Est-ce une méthode que vous avez déjà expérimentée en Grèce ?
Oui, je l’ai déjà fait. J’avais une équipe en Grèce qui ne se qualifiait pas pour les play-offs (Maroussi, ndlr). On a bâti un programme et on est allé en finale du championnat (en 2004). Nous n’avions pas de si bons joueurs, pas des joueurs très chers. On leur a appris comment jouer, comment contrôler le jeu. Ça prend du temps. Et le temps travaille pour nous.
Vous avez eu quelques problèmes avec les arbitres français. Comment l’expliquez-vous ?
Je respecte tout le monde. Je sais qu’ils aiment aussi le basket. Mais je pense que le meilleur arbitre, c’est celui qu’on ne voit pas du tout quand on regarde un match. Je comprends qu’ils fassent des erreurs, parfois. Moi, quand je fais une erreur, je regarde la vidéo et j’essaye de la corriger. J’espère qu’ils font pareil. Et qu’ils veulent progresser, parce que la façon d’arbitrer peut améliorer le jeu en France. S’ils sifflent comme en Euroligue ou dans les matchs internationaux, ça permettra aux joueurs de mieux s’adapter à ce genre de rencontres. S’adapter, ça concerne les joueurs, les entraîneurs et les arbitres. Nous sommes une famille. Nous travaillons pour le basket. Nous devons le faire progresser et nous respecter.
Le président, Frédéric Forte, a dit que Limoges n’aura jamais dix millions d’euros de budget. Avez-vous les moyens de réussir ?
L’argent est un outil. Mais le plus important, c’est le programme. En Europe, beaucoup d’équipes ont de l’argent mais leurs programmes sont pauvres. Elles font venir des joueurs pour gagner des matchs. Mais quand elles n’ont plus d’argent, elles perdent tout. Je connais le président, il aime Limoges. Il veut construire un programme. Il fait le maximum pour apporter de l’argent au club. Mais il essaiera toujours de le dépenser de manière à aider le programme et à avoir l’équipe au haut niveau européen. Ce n’est pas seulement une question d’argent. C’est une organisation, une façon de développer les joueurs et leur caractère. Quand un joueur passe par Limoges, il doit savoir qu’il va apprendre plusieurs choses. Quand il repart, il peut dire ‘‘je sais jouer d’une façon, d’une autre et d’encore une autre, je me suis entraîné d’une façon, d’une autre et d’encore une autre…’’ C’est ma façon de penser. Quand une équipe dépense beaucoup d’argent, ça ne dure qu’un temps. Il n’y a que trois ou quatre équipes en Europe qui peuvent le faire sur la durée, comme le Real Madrid ou le Barça. Ils s’appuient sur leurs clubs de foot, avec de l’argent qui vient de partout dans le monde. Le budget, ici, vient seulement de Limoges. Il faut respecter l’argent, le programme. Le président veut le meilleur pour Limoges.

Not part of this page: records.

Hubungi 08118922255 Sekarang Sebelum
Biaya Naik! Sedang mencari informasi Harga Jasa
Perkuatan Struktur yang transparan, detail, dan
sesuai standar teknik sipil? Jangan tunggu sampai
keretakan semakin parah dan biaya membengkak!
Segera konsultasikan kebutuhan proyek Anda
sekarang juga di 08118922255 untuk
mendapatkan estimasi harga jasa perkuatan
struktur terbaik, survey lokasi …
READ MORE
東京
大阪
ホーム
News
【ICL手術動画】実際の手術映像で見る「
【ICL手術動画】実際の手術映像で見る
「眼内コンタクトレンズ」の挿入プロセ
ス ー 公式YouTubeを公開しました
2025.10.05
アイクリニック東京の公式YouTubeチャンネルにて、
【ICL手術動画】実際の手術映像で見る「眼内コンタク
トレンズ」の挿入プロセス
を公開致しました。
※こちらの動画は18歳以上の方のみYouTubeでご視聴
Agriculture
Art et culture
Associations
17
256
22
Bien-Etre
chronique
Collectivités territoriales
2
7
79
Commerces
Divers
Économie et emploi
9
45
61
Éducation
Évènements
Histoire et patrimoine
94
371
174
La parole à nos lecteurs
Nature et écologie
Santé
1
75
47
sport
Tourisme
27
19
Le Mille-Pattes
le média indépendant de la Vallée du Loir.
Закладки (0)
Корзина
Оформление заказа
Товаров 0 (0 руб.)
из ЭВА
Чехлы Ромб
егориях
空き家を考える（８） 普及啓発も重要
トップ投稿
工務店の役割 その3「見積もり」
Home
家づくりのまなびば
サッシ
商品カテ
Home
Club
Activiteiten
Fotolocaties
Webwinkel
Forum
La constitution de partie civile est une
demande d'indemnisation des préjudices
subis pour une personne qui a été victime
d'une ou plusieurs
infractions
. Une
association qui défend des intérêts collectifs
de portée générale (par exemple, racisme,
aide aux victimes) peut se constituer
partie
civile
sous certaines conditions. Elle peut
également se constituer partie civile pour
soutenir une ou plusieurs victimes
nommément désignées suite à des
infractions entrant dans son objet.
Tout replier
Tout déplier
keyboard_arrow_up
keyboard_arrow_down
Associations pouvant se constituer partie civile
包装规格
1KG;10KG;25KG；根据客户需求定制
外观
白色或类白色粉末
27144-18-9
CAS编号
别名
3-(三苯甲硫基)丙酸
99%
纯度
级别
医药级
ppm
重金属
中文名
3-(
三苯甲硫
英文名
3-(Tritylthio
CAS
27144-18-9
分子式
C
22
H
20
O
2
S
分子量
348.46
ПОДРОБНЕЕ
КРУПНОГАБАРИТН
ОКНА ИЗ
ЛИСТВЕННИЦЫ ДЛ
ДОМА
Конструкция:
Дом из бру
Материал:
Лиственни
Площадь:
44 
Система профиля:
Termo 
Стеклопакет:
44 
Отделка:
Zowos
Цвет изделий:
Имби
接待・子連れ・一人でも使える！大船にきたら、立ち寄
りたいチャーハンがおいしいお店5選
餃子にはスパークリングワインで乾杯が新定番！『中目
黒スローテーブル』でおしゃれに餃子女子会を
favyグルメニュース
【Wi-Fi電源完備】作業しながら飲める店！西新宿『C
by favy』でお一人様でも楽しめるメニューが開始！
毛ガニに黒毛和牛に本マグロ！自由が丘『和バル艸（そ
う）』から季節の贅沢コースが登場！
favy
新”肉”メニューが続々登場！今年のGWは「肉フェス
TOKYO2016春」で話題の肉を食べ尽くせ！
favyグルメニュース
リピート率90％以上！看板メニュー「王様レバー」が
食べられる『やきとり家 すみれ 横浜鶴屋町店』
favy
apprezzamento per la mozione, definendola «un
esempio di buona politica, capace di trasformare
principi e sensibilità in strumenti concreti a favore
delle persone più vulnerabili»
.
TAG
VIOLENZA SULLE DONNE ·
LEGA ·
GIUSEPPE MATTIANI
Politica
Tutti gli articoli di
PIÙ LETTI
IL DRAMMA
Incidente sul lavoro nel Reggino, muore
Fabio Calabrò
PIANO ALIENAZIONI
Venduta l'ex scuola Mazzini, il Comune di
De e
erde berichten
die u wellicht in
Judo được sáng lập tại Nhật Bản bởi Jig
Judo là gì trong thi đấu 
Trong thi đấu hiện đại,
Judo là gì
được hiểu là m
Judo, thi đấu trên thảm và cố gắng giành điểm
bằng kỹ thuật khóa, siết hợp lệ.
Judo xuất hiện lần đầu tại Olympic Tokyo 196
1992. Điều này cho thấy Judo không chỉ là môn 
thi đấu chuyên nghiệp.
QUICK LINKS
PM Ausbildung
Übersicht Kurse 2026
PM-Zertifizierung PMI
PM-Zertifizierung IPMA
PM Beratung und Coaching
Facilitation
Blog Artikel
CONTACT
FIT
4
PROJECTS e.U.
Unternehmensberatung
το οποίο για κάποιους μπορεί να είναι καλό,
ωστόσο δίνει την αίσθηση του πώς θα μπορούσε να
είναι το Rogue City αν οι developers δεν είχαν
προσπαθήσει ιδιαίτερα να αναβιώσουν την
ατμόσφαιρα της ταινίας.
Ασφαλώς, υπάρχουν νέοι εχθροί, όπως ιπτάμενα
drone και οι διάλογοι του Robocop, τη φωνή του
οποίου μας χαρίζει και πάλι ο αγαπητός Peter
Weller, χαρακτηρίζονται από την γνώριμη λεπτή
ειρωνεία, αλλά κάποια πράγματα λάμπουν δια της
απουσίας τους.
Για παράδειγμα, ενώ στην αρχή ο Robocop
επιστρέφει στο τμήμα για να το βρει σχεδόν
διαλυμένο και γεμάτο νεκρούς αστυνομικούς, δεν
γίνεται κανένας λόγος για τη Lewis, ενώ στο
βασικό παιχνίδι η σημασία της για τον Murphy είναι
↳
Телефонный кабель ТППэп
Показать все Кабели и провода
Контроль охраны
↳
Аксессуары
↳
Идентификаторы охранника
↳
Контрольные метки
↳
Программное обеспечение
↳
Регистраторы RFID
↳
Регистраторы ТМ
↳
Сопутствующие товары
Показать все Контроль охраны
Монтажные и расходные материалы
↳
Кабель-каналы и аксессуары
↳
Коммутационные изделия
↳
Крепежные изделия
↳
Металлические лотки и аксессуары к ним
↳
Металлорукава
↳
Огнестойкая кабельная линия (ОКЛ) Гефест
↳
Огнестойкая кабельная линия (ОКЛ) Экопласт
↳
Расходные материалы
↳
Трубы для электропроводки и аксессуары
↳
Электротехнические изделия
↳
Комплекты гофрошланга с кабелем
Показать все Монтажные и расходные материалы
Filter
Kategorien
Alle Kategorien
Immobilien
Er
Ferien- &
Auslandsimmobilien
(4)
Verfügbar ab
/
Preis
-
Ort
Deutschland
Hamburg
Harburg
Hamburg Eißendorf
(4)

Avez-vous une idée de votre propre avenir ?
Quand je prends un boulot, je travaille comme si j’allais rester toute ma vie. Le plus facile dans le basket, c’est d’avoir de l’argent, de dire ‘‘ok, je veux celui-ci, celui-là’’. Et s’il n’est pas bon un jour ou pendant un mois, vous le renvoyez et allez chercher un autre joueur. Dans ma carrière de coach, jusqu’à présent, j’ai dû faire quatre ou cinq changements de joueurs. Ce n’est pas ma façon de penser. J’encourage les joueurs, je veux les faire progresser. La seule chose que je leur demande, c’est de se battre à l’entraînement et pendant les matchs, même s’ils font des erreurs. Si quelqu’un ne se bat pas, on le changera peut-être. Mais jusqu’à la fin de son passage à Limoges, on sera avec lui.